Besides these themes, the Endurance Mysteries have your usual mystery blend of greed, secrets, shocking revelations, extortion, financial fraud, threats, lies and manipulation, and, of course, murder. This is so much fun!
What can readers expect from your new series coming next summer?
While continuing the Endurance Mysteries, I’ll begin a three-book contract with Level Best Books. The first book, “Death in a Pale Hue” (an Art Center Mystery), follows artist Jill Madison as she returns to her hometown of Apple Grove to restart her life and manage a new community art center. 
But she no sooner accepts the job than a burglar makes off with an expensive sculpture, and an uninvited corpse turns up in the basement.
Strangely, we have an art center in Monmouth. What a treasure of information. The second and third books will come out a year apart, so June 2022, 2023 and 2024. 
Where can readers find the books locally and what events are planned?

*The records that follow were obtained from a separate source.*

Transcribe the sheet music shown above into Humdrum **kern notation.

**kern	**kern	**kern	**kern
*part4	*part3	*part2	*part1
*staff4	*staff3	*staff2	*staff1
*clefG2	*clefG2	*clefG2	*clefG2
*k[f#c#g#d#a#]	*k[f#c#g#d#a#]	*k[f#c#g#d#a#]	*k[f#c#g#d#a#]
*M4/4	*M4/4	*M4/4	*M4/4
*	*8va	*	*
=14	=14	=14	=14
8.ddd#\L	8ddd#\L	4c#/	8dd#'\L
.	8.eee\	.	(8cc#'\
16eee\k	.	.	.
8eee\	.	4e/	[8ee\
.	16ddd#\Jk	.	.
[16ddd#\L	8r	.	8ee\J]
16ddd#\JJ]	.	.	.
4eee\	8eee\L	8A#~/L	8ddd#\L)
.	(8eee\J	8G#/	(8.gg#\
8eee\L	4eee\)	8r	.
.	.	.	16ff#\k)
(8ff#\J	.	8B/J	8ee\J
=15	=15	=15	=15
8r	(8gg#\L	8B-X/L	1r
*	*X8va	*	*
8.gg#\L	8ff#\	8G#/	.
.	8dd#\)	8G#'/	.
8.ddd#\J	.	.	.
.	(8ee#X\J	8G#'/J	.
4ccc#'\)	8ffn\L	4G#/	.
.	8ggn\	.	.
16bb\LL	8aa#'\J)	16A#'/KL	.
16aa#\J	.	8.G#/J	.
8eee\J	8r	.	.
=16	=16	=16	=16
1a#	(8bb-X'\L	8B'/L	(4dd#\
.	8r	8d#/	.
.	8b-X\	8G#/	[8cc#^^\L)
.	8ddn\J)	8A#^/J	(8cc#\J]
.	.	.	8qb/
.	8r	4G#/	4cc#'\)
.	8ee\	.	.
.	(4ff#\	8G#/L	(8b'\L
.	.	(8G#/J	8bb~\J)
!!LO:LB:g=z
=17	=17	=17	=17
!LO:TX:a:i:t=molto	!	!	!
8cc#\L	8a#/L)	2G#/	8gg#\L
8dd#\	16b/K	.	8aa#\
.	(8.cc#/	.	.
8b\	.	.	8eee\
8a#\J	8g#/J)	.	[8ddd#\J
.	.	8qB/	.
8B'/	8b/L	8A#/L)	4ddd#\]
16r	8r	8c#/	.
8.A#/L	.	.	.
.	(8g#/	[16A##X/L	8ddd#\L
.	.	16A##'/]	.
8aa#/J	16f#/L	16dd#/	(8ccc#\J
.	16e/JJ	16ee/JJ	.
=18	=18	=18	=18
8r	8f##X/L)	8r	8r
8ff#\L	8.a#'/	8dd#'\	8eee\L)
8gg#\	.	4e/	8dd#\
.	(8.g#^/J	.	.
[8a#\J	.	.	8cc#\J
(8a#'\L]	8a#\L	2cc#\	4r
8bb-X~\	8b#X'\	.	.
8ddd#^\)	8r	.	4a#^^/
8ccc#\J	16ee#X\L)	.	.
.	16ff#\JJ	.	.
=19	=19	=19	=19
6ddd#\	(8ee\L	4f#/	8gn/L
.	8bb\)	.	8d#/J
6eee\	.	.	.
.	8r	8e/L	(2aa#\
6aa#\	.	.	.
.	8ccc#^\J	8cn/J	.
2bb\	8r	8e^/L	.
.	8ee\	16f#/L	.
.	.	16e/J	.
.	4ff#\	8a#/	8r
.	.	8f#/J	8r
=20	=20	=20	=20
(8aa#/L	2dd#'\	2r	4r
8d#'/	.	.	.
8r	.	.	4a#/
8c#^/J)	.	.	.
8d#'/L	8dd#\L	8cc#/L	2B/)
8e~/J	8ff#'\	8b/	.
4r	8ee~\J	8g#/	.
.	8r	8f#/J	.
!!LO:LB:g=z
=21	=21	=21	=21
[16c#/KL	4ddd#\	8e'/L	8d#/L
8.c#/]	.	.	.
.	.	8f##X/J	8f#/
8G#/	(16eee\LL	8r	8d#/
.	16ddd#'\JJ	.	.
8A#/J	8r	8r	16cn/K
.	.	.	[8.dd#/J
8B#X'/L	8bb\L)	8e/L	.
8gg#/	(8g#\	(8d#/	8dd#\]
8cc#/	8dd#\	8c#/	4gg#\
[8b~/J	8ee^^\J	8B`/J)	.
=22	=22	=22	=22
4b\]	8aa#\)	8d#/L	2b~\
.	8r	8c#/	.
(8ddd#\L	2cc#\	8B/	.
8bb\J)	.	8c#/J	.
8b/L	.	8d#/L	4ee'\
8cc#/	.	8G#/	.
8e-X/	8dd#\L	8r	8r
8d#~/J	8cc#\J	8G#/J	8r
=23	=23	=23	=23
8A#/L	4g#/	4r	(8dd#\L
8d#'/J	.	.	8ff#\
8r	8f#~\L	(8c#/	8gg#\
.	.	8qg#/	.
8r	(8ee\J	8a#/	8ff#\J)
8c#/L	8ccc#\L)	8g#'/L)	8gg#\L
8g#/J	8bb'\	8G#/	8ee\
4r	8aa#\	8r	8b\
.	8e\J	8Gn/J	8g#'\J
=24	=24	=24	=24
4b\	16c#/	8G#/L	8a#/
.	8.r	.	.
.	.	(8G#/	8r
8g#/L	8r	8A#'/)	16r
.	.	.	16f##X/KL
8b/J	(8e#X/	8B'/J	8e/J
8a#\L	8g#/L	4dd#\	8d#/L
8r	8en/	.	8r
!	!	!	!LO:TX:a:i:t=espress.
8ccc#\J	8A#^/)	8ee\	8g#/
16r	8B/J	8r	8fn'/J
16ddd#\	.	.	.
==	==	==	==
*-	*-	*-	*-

Locally, the books are available at Wordsmith Bookshoppe and the Galesburg Public Library, and The Buchanan Center for the Arts and the Warren County Public Library in Monmouth. Book signings are coming up on these dates from 11 a.m. to 1 p.m. Oct. 23 at the Warren County Public Library; from 11 a.m. to 1 p.m. Oct. 29 Security Savings and Loan in Monmouth; from 1 to 3 p.m. Nov. 6 at Wordsmith Bookshoppe in Galesburg.